窓から差し込む光の長さが、いつの間にか随分短くなっている。
嘗て無い大雪に翻弄され、寒さに震えている間にも、季節は確実に春に向かって進んでいる事を、そんな窓辺の光が教えてくれる。
「今日は、ちょっとご機嫌が良くなくて・・」と、職員さんが言いながらも、夫はいつもの時間に帰って来た。
じっと目を閉じた夫を、窓際に連れて行く。
顔から下が、全部日光に当る位置に車椅子を置く。
夫の足は冷たくなっていた。
日光浴だ!

ズボンを膝まで捲り上げて、靴下を脱がす。
暫くすると、冷たかった夫の足は、日光を一杯浴びて、ぽかぽかになった。

いつの間にか目も開き、じっと外を眺めている。
何が見えているんだろう。
いや、見えている景色は私が見るのと同じだけれど、その景色を夫の脳は、どんな風に咀嚼しているのだろう。

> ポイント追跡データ
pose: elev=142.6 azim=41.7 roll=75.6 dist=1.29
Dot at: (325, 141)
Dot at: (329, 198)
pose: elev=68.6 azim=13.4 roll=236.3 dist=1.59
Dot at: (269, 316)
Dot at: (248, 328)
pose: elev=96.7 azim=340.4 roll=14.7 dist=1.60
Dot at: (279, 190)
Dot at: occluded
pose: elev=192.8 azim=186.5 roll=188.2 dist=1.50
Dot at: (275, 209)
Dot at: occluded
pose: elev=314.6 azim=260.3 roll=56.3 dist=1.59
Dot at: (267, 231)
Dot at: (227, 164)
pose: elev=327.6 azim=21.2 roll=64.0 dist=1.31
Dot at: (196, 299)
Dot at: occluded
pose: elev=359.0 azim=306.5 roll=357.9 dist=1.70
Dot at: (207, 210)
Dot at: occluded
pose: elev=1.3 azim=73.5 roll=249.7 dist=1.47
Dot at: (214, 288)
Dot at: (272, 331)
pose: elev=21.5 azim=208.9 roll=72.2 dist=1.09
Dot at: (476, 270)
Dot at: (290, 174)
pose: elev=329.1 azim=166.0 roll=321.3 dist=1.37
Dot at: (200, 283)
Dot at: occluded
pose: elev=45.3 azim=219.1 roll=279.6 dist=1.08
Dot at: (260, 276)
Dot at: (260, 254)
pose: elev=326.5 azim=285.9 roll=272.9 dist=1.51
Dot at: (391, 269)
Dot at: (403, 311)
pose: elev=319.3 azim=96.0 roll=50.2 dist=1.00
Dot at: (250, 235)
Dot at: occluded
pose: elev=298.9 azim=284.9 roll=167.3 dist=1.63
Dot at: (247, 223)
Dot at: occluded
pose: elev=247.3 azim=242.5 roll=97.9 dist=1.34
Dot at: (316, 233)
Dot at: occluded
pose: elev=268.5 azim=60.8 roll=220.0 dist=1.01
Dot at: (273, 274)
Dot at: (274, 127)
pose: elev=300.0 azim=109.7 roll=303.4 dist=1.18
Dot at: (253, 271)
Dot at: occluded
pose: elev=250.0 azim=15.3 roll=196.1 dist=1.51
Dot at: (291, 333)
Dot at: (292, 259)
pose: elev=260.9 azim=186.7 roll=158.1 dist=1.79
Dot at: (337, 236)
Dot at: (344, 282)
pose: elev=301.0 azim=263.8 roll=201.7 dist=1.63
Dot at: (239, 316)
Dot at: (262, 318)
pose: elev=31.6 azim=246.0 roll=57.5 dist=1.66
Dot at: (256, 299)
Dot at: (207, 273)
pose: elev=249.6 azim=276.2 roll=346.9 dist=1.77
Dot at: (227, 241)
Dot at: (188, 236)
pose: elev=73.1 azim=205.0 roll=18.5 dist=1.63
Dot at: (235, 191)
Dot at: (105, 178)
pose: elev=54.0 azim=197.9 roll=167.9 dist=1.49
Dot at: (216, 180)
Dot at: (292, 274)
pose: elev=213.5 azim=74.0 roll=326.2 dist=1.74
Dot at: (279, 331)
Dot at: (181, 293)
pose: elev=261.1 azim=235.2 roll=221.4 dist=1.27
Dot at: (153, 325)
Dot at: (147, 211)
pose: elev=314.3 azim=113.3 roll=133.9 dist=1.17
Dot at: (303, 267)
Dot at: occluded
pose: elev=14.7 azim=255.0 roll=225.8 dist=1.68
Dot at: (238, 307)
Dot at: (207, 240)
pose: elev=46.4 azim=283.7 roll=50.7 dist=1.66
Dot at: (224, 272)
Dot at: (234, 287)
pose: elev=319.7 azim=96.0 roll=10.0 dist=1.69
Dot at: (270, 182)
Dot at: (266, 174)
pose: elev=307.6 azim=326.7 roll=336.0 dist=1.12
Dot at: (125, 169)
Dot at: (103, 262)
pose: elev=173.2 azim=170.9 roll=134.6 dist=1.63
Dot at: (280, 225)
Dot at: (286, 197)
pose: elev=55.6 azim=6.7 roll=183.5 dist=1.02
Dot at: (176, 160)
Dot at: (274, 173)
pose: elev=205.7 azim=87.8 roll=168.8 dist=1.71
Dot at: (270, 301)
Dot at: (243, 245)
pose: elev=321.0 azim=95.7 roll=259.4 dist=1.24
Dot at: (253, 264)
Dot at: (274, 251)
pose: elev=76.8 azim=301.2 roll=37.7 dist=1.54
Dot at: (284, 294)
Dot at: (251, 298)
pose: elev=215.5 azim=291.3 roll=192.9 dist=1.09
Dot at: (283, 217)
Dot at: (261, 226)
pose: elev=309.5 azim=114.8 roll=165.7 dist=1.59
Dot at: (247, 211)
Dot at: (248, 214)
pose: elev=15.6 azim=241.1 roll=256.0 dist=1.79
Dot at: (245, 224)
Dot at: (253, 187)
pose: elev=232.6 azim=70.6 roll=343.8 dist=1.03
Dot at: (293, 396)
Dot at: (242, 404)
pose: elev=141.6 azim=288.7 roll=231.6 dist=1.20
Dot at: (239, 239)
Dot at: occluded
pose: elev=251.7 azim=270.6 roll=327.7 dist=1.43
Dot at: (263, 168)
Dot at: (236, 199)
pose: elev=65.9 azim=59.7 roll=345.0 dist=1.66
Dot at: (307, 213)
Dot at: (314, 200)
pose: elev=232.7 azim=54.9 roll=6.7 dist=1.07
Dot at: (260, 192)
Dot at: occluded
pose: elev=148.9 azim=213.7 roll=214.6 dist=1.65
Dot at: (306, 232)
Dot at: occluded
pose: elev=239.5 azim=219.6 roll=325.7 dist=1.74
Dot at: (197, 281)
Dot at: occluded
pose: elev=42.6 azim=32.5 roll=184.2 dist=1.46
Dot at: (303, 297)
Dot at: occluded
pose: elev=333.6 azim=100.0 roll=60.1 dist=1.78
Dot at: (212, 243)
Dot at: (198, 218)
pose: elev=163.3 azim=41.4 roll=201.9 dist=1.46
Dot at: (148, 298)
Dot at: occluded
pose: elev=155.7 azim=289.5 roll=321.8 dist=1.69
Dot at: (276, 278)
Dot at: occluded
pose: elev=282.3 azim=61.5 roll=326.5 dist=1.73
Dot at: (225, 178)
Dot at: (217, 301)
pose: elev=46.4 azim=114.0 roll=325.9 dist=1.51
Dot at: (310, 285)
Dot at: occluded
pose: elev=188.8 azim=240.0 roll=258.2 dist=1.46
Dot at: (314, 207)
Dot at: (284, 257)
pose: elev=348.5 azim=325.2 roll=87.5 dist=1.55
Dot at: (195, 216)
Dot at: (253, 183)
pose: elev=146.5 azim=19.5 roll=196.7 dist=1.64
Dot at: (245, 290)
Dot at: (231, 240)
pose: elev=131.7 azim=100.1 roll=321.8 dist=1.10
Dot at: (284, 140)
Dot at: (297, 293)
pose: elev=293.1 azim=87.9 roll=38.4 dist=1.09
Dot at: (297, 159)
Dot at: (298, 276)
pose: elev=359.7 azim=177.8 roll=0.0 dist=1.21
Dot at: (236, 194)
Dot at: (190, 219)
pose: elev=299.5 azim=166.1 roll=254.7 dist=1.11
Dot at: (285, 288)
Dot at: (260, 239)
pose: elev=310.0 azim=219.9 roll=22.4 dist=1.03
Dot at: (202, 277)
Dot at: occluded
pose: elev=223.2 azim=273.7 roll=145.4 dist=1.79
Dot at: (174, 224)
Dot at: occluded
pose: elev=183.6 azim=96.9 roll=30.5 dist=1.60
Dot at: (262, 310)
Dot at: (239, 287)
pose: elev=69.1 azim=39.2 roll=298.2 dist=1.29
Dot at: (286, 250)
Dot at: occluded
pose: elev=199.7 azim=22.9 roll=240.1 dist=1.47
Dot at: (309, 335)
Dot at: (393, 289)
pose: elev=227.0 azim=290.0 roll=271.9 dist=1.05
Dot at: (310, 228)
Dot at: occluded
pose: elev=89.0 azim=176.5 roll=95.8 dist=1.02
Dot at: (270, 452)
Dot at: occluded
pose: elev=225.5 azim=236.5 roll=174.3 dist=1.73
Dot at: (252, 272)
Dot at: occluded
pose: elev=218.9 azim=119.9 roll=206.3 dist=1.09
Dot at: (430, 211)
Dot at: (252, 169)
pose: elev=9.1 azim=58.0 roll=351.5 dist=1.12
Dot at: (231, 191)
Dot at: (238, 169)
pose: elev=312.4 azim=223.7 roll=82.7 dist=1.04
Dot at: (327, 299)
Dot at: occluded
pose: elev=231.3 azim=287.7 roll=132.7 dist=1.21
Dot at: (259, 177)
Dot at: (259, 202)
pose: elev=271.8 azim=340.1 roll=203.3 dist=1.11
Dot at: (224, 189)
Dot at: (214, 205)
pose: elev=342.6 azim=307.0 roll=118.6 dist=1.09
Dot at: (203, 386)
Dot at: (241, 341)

> 必要な作業
**A.** 本文の内容を二文で要約してください。
**B.** 本文のうち、「嘗て無い大雪に翻弄され、寒さ」から「顔から下が、全部日光に当る位置に車椅子を置く。」までの部分をそのまま抜き出して示してください。

> 作業の結果
**A.** 窓から差し込む光が短くなり、大雪や寒さの中でも季節が確実に春に向かっていることを、語り手は窓辺の光から感じ取っている。いつもの時間に帰って来た夫の冷たい足を窓際の日光浴で温めると、夫は目を開いて外を眺め、語り手はその景色を夫の脳がどのように咀嚼しているのかと思いを巡らせる。

**B.**
嘗て無い大雪に翻弄され、寒さに震えている間にも、季節は確実に春に向かって進んでいる事を、そんな窓辺の光が教えてくれる。
「今日は、ちょっとご機嫌が良くなくて・・」と、職員さんが言いながらも、夫はいつもの時間に帰って来た。
じっと目を閉じた夫を、窓際に連れて行く。
顔から下が、全部日光に当る位置に車椅子を置く。